While we’re still years away from CLCF1-based therapies, these results reinforce the profound importance of staying physically active throughout life. They suggest that resistance training and high-intensity exercise might be particularly powerful tools for healthy aging. For now, the best way to boost your CLCF1 levels is the old-fashioned way: hit the weights, push your limits, and let your muscles work their molecular magic.
Paper Summary
Methodology
Researchers analyzed gene expression data from human muscle samples before and after exercise to identify age-related changes in myokine production. They then conducted laboratory experiments with mouse muscle cells and performed multiple studies with young (3-month-old) and aged (18-24-month-old) mice. Some mice received CLCF1 injections, others had the protein’s activity blocked, and some were genetically modified to overproduce CLCF1. The team measured muscle strength through grip tests and treadmill running, analyzed muscle fiber size through microscopic examination, and assessed bone density using micro-CT scanning. They also collected blood samples from human participants of various ages before and after different exercise programs to measure circulating CLCF1 levels.
Results
CLCF1 levels naturally decline with age in both humans and mice, but exercise training can restore them. In aged mice, CLCF1 treatment improved grip strength, running endurance, muscle fiber size, and bone density.
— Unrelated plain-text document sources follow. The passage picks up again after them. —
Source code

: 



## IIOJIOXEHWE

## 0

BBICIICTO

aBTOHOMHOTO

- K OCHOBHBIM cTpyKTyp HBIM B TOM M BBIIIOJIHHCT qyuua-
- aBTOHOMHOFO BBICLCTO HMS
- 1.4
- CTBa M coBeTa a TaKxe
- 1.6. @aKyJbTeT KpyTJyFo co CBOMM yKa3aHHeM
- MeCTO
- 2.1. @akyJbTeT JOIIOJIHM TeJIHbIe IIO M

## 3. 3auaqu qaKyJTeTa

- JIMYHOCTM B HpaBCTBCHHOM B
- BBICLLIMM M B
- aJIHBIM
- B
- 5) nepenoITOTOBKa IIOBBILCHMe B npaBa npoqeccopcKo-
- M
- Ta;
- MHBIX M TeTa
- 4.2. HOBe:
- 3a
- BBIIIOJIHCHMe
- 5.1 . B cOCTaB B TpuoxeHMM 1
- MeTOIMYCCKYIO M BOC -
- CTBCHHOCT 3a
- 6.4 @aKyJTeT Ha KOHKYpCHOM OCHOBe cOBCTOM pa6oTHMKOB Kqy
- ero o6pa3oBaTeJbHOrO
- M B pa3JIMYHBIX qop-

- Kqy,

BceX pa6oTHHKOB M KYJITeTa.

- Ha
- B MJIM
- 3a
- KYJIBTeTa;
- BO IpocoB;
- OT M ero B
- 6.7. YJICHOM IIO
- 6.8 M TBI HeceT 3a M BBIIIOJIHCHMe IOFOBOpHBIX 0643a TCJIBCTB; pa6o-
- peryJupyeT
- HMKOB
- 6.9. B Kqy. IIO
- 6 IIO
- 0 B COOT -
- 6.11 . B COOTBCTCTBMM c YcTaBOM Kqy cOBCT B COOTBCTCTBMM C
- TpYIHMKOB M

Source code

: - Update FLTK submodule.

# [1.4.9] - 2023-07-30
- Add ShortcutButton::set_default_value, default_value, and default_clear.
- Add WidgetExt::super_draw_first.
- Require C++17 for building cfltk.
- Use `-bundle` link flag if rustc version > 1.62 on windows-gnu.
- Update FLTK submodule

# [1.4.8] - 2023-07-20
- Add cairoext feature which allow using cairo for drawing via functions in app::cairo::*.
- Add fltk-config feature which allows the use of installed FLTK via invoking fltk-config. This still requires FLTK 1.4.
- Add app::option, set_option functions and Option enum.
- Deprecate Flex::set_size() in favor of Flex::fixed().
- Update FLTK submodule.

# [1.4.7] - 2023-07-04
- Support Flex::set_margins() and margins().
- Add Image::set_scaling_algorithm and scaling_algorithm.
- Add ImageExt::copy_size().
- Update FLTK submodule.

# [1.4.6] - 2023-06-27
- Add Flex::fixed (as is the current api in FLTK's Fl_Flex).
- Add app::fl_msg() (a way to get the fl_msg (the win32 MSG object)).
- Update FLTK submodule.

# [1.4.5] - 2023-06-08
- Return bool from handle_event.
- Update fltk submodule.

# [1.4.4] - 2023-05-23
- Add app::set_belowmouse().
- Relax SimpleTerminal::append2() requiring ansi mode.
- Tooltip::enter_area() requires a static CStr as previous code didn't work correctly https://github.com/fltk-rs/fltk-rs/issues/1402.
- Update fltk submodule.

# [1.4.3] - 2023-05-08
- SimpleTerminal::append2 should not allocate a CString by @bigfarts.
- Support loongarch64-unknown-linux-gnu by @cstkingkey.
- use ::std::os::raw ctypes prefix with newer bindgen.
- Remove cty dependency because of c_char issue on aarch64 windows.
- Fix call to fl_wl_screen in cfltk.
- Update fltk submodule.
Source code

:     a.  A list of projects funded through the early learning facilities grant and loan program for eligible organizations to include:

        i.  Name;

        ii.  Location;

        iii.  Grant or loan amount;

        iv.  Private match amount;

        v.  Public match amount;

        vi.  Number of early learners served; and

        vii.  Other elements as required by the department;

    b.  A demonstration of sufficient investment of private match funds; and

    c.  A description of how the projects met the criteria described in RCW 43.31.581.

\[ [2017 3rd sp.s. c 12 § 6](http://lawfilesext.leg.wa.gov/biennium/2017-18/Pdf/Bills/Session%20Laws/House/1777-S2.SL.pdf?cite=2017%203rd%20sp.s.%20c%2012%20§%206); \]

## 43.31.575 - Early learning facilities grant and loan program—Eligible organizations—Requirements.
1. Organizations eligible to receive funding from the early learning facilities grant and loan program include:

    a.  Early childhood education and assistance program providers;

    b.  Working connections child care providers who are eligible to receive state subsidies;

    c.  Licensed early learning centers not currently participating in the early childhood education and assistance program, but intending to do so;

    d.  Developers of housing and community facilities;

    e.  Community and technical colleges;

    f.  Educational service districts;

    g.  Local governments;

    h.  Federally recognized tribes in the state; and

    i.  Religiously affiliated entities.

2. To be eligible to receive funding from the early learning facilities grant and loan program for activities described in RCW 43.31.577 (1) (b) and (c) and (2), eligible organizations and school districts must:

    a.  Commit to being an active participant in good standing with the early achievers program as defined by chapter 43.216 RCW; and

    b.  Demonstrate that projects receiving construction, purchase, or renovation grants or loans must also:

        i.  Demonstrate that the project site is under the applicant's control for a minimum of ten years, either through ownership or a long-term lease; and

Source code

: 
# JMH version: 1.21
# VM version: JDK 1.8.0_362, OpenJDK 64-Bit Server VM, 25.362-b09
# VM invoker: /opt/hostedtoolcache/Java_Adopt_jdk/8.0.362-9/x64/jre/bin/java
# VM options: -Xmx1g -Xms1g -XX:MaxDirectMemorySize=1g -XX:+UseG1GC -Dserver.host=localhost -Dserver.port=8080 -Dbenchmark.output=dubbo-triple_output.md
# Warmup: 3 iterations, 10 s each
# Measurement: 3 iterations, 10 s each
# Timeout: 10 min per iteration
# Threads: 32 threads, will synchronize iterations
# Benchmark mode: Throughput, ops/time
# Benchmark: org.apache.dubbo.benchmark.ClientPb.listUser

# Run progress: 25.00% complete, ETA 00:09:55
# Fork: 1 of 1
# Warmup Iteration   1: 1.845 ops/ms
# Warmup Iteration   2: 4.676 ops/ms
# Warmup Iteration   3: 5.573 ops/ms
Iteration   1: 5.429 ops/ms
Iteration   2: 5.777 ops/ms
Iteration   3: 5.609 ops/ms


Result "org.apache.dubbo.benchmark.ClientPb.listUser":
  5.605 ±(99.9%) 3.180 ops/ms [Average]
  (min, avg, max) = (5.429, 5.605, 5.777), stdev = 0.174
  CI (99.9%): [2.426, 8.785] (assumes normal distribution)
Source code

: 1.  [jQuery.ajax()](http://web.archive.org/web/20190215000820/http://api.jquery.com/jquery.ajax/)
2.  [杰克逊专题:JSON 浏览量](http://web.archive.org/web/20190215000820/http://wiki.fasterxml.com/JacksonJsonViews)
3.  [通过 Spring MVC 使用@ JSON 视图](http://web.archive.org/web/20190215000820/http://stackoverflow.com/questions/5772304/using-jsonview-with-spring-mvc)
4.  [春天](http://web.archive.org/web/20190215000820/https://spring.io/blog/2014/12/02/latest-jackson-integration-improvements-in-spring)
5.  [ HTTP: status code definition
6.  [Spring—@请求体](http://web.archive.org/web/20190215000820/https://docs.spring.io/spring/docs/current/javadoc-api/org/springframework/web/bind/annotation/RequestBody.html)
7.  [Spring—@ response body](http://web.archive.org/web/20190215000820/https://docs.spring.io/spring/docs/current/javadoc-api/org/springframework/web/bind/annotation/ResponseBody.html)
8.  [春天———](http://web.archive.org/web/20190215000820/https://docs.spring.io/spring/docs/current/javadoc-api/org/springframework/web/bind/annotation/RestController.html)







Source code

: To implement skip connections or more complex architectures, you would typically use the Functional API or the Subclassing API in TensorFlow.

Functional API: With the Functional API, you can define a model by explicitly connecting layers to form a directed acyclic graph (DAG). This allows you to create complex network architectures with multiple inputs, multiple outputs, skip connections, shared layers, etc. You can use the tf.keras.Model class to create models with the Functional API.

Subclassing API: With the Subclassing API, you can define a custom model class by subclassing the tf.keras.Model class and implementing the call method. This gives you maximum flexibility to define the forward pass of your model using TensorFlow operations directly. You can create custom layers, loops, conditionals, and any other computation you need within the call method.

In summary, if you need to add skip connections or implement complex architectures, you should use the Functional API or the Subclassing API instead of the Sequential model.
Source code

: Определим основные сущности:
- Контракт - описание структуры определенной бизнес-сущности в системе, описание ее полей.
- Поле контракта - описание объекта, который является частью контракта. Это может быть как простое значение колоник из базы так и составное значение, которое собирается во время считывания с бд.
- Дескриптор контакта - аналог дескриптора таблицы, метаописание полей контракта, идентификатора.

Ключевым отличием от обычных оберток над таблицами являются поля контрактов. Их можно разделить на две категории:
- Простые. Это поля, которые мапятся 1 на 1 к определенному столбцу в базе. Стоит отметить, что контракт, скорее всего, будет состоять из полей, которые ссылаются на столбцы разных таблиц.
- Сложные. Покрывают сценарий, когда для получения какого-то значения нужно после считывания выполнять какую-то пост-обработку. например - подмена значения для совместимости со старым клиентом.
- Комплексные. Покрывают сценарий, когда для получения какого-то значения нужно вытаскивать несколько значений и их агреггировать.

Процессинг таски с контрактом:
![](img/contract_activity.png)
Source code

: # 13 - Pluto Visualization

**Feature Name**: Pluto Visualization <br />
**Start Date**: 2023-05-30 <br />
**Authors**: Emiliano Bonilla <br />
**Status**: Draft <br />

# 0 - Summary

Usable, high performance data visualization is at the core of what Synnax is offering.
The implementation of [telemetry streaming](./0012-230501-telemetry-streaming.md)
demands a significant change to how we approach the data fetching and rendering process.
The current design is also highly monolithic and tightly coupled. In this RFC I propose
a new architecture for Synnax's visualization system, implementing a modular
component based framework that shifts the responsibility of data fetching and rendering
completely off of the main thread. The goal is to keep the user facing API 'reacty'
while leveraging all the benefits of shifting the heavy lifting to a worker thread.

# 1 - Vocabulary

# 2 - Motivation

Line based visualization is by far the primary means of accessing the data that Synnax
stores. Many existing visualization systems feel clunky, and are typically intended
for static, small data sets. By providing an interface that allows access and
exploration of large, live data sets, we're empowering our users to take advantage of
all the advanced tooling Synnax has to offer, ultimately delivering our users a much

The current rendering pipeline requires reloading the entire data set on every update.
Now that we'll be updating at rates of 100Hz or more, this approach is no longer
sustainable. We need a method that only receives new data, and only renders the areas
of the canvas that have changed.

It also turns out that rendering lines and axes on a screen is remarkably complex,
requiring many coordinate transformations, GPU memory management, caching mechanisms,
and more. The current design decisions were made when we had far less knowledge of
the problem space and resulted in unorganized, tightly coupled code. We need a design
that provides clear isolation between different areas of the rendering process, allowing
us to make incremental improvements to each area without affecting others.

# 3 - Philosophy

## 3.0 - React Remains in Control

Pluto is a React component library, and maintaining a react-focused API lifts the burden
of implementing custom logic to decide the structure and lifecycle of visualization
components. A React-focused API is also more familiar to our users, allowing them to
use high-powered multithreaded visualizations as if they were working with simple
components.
The protein enhanced cellular energy production, particularly glucose metabolism, and activated pathways involved in muscle growth. For bones, CLCF1 suppressed bone-destroying cells while promoting bone-building cells. Mice genetically engineered to overproduce CLCF1 showed enhanced physical performance, while blocking CLCF1 activity eliminated most of exercise’s beneficial effects. In humans, resistance training and high-intensity exercise increased blood CLCF1 levels, but moderate aerobic exercise did not.
Limitations
The human studies involved relatively small sample sizes and should be considered exploratory. Most dramatic anti-aging effects were demonstrated in mice, and findings may not fully translate to humans. The research focused primarily on resistance and high-intensity exercise, leaving questions about other forms of physical activity. Some human cohort baseline CLCF1 levels varied significantly between groups, particularly in elite athletes, which may have influenced results. The muscle-specific knockout experiments showed less pronounced effects than expected, suggesting other cell types may also contribute to CLCF1 production during exercise.
Funding and Disclosures
This research was supported by multiple grants from the National Research Foundation of Korea, the Korea Innovation Foundation, the National Research Council of Science & Technology, and the KRIBB initiative program. The authors declared no competing interests.
Publication Information
This study was published in Nature Communications in 2025, volume 16, article number 4743. The research was conducted by a team led by scientists from the Korea Research Institute of Bioscience and Biotechnology and other institutions in South Korea. The paper was received in June 2024 and accepted in May 2025.